As Commander-in-Chief, Cunningham’s main concern was for the safety of convoys heading for Egypt and that of Malta, whose significance he fully appreciated, and conducted an aggressive policy against the Italian Fleet, with victories at Calabria, Taranto and Cape Matapan. He was also able to provide valuable support to ground operations, especially in both the campaigns in Greece and Crete where the Royal Navy evacuated thousands of Allied troops against powerful opposition from the Luftwaffe. On 21 October 1943 he became First Sea Lord of the Admiralty after the death of Dudley Pound and Chief of the Naval Staff until 1945. He also served under General Dwight D Eisenhower, the Supreme Commander, Allied Expeditionary Force and commanded the large fleet that covered the Anglo-American landings in North Africa (Operation Torch in November 1942) and then the naval forces used in the joint Anglo-American amphibious invasions of Sicily (Operation Husky in July 1943) and Italy (Operation Baytown and Operation Avalanche in September 1943).

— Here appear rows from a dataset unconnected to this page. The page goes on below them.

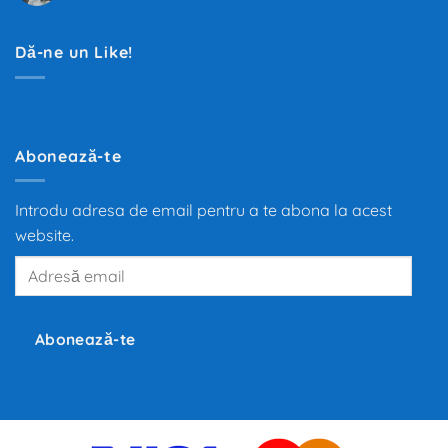
Filtrul
mai
de
mare
Polen
transformare
pentru
din
Dă-ne un Like!
habitaclul
ultimii
mașinii
100
de
ani.
Trecerea
de
la
motoarele
Abonează-te
termice
la
propulsia
electrică
Introdu adresa de email pentru a te abona la acest
redefinește
mobilitatea
website.
globală,
iar
Adresă
producători
precum
email
Tesla,
Inc.,
BMW
și
Abonează-te
Volkswagen
investesc
miliarde
de
euro
în
dezvoltarea
noilor
tehnologii.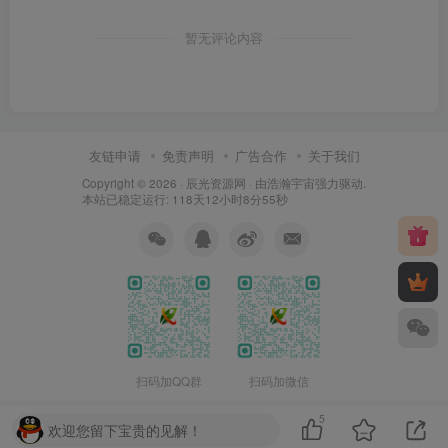
暂无评论内容
友链申请
免责声明
广告合作
关于我们
Copyright © 2026 ·
辰光资源网
· 由
浩瀚宇宙
强力驱动.
本站已稳定运行: 118天12小时8分56秒
扫码加QQ群
扫码加微信
5
欢迎您留下宝贵的见解！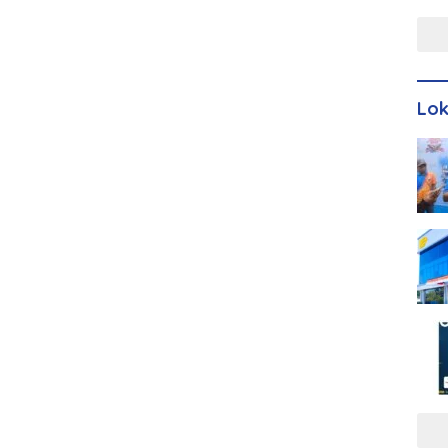
Men
Lo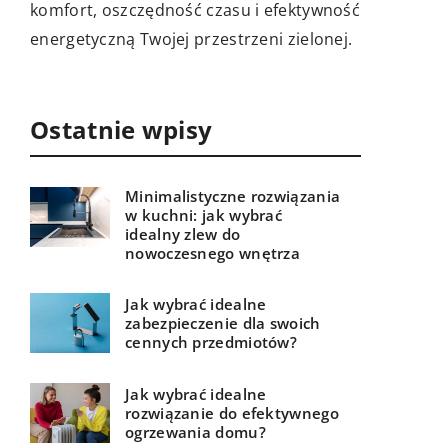
ność
wyjątkowy 
domu i miejscu pracy, redukując alergeny
ej.
Poznaj now
i zanieczyszczenia.
dostosowuj
potrzeb i n
Ostatnie wpisy
Minimalistyczne rozwiązania
w kuchni: jak wybrać
idealny zlew do
nowoczesnego wnętrza
Jak wybrać idealne
zabezpieczenie dla swoich
cennych przedmiotów?
Jak wybrać idealne
rozwiązanie do efektywnego
ogrzewania domu?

Cunningham had been made a Knight Commander of the Bath in 1939. In 1945 he was made a Knight of the Thistle and was elevated to the House of Lords as Baron Cunningham of Hyndhope, Kirkhope, county of Selkirk. In 1946 he was made a Viscount and admitted to the Order of Merit. He acted as Lord High Steward during the coronation of Queen Elizabeth II in 1953 and was Lord High Commissioner to the General Assembly of the Church of Scotland. He died suddenly in London on 12 June 1963 after attending a meeting at the Admiralty. He was buried at sea off the Nab Tower, Portsmouth from HMS Hampshire. Highly regarded by both contemporaries and subordinates, General Dwight D Eisenhower said of him in his diary:
"Admiral Sir Andrew Browne Cunningham. He remains in my opinion at the top of my subordinates in absolute selflessness, energy, devotion to duty, knowledge of his task, and in understanding of the requirements of allied operations. My opinions as to his superior qualifications have never wavered for a second."